Еще раз кивнув, я негромко заметил:

– Но вместе с детьми из страны уедет значительная часть ваших… запасов.

Фортуна с улыбкой пожал плечами:

– У нас есть еще. Всегда есть еще. Даже в вашей Америке, где подростки убегают из дома, а фото пропавших детей печатают на молочных пакетах, так ведь?

Я опорожнил кружку, встал и шагнул к свету:

– Эти времена прошли. Выживание равняется умеренности. Всем членам Семьи пора это усвоить. – Я повернулся к Фортуне, и мой голос прозвучал злее, чем я ожидал: – А иначе что? Снова массовое заражение? Бурный рост Семьи, более быстрый, чем рост раковых клеток, более агрессивный, чем СПИД? Ограничивая свою численность, мы поддерживаем баланс. Если допустить… бесконтрольное размножение, то в мире не останется добычи, одни охотники, обреченные на вымирание, как когда-то кролики на острове Пасхи.

Фортуна поднял руки, выставив перед собой ладони:

– Не будем спорить, кузен. Мы и сами это знаем.

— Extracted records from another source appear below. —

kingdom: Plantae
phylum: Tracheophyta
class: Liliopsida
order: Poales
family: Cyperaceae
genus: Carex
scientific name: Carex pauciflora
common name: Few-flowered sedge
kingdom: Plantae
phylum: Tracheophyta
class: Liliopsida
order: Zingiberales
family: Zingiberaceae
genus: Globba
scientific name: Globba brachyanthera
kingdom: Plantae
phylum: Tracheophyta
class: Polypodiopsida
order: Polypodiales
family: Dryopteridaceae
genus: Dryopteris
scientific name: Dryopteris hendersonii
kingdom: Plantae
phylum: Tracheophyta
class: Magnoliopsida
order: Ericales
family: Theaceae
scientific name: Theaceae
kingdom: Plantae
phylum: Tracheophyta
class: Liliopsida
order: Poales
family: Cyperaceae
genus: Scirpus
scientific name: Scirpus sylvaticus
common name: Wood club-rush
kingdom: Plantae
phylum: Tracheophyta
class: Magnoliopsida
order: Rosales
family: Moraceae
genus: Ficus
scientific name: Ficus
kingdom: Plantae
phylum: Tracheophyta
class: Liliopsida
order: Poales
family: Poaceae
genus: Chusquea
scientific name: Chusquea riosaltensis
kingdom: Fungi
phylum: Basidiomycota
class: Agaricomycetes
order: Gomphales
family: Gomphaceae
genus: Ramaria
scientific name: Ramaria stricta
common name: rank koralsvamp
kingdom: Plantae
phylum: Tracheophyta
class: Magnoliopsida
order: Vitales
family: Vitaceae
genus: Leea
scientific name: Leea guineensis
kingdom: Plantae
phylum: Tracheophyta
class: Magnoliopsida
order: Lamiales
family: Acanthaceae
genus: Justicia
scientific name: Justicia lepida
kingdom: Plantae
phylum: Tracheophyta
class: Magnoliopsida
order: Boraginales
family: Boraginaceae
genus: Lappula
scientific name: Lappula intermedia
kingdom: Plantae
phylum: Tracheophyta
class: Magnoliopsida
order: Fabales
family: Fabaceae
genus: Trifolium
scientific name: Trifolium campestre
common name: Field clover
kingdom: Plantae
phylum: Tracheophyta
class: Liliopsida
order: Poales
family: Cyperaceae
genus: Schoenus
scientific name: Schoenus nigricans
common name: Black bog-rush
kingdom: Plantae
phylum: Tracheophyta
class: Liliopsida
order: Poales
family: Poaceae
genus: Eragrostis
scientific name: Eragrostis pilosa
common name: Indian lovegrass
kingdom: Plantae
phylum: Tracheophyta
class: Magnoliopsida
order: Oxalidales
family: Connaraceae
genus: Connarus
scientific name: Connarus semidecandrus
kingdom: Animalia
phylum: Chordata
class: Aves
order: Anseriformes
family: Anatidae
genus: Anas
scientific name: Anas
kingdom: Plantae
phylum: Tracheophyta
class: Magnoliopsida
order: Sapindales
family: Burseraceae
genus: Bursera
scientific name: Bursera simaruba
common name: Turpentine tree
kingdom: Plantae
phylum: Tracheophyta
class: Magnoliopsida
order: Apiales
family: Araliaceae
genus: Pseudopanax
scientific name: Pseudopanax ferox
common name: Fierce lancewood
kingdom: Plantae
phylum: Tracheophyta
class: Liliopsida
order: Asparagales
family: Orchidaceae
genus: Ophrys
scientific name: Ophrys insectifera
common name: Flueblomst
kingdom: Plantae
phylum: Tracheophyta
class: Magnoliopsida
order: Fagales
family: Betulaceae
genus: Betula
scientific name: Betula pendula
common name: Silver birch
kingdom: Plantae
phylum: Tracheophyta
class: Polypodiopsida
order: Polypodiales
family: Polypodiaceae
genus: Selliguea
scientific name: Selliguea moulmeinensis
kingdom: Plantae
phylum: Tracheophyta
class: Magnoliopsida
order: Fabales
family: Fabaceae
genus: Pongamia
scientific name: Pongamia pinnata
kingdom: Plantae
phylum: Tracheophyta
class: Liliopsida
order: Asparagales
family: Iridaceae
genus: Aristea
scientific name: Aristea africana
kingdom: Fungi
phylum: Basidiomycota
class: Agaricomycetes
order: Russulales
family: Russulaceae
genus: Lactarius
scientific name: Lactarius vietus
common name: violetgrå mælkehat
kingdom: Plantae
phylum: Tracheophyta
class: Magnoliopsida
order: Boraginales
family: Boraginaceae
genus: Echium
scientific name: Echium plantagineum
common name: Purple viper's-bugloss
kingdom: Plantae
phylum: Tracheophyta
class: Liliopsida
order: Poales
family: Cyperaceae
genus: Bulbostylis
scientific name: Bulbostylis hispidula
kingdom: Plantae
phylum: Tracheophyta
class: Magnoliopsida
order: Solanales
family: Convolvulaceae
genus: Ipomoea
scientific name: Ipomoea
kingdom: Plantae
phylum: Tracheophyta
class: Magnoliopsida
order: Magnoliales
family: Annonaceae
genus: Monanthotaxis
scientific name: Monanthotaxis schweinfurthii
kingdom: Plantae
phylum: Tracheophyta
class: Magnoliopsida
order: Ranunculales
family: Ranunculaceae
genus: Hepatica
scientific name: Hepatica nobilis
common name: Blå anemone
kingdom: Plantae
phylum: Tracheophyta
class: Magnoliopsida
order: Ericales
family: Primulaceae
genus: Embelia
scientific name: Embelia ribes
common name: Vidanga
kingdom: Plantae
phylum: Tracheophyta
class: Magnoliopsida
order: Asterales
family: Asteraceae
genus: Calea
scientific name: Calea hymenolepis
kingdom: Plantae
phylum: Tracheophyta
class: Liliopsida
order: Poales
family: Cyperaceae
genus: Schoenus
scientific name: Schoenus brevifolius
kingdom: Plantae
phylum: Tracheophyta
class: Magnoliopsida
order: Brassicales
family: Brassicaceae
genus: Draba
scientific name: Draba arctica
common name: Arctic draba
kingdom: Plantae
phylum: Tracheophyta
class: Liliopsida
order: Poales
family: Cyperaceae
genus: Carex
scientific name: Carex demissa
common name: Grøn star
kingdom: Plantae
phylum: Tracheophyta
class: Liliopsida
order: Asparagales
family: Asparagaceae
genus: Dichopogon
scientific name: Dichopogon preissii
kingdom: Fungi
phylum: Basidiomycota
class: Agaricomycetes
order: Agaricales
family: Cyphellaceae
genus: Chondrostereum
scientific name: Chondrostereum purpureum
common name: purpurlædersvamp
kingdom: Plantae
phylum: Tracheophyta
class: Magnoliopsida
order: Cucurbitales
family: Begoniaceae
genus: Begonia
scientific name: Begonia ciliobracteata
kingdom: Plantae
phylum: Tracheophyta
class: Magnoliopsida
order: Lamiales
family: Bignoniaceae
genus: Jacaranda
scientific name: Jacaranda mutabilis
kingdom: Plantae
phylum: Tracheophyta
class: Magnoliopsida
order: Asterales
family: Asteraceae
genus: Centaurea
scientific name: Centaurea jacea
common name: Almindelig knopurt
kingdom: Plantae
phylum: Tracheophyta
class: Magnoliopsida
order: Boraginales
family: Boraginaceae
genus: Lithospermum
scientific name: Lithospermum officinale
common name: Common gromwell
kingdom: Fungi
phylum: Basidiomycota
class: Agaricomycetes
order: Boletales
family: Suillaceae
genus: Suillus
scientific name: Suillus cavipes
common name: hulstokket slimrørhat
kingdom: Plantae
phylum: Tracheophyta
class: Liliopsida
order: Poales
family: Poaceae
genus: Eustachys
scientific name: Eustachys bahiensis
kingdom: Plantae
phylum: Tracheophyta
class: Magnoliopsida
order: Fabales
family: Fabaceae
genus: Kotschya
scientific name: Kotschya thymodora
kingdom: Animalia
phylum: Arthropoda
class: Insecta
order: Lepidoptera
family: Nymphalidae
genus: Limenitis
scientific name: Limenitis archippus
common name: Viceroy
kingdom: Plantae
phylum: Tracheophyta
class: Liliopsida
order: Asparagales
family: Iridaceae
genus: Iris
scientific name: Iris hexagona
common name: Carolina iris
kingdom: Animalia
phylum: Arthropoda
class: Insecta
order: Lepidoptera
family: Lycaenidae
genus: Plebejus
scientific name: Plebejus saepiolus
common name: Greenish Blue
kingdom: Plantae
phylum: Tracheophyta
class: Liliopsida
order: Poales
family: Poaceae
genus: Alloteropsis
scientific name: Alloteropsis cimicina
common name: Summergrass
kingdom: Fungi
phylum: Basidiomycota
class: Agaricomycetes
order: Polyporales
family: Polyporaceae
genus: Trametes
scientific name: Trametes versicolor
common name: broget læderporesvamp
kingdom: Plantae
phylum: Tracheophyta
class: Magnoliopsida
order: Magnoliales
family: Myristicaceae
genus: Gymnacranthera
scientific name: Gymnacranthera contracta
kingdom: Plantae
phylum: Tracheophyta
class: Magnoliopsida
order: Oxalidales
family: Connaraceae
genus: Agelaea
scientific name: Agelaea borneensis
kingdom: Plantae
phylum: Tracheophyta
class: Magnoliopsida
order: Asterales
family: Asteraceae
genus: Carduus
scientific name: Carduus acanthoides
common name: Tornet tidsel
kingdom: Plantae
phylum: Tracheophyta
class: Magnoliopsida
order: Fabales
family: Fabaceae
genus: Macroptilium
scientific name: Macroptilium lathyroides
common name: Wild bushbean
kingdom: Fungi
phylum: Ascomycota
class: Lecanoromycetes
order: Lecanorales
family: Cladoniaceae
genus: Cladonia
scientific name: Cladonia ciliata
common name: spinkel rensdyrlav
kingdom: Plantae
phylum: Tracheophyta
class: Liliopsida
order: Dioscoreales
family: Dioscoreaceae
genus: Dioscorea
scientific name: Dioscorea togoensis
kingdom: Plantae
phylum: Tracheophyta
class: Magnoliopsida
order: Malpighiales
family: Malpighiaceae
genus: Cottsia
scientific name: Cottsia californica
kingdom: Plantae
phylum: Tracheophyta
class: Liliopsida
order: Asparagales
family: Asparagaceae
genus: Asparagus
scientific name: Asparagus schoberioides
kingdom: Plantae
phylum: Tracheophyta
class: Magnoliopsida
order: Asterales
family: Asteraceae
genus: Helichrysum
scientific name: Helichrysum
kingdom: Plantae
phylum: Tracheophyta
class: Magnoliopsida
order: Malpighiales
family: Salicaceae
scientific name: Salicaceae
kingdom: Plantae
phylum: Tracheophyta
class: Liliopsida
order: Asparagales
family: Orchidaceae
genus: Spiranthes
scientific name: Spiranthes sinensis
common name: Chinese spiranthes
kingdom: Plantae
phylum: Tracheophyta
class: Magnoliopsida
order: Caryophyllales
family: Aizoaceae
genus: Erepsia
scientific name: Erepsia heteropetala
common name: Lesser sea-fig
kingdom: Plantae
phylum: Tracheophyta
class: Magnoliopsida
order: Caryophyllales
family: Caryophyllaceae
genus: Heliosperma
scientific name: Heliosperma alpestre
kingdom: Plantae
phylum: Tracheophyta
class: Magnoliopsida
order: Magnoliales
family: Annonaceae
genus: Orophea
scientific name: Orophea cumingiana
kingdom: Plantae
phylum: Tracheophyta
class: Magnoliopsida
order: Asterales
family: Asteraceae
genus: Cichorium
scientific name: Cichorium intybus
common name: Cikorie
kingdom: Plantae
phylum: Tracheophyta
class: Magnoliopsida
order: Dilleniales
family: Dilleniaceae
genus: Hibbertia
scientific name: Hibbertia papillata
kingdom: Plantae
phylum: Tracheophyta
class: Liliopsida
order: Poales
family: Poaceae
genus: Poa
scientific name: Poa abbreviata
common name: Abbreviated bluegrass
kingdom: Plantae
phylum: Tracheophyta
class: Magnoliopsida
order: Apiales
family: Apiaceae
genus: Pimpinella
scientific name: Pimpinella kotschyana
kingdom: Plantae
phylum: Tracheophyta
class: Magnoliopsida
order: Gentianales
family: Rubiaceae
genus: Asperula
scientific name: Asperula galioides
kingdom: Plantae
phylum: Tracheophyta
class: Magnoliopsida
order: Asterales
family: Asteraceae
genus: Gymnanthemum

Потому-то и убрали Чаушеску, потому-то и закрыли ему доступ к туннелям, не дали добраться до кнопок, с помощью которых он мог уничтожить весь Бухарест.

– Значит, Темный Советник все-таки существует, – чуть слышно пробормотал я.

Фортуна улыбнулся:

– О да.

Прошло полминуты, прежде чем я смог вымолвить:

– Отец… здесь?

Фортуна встал и направился к темному коридору, в котором смутно виднелась еще более темная лестница. Он указал наверх и повел меня во мрак, в последний раз выполняя обязанности моего гида.



Раньше это была одна из просторных кладовых над рестораном. Пять столетий назад помещение могло быть спальней. Его спальней.

Существо, лежавшее под серыми простынями и укрытое пестрыми ковровыми покрывалами ручной работы, было настолько древним, что казалось не только лишенным возраста, но и бесполым. Ставни были закрыты, пыль и паутина покрывали все, кроме того места, где на жемчужно-белой подушке покоились голова и плечи существа. На пыльном полу темнела дорожка, протоптанная прислужниками; света, проникавшего сквозь щели в ставнях, хватало ровно для того, чтобы глаза привыкли к сумраку.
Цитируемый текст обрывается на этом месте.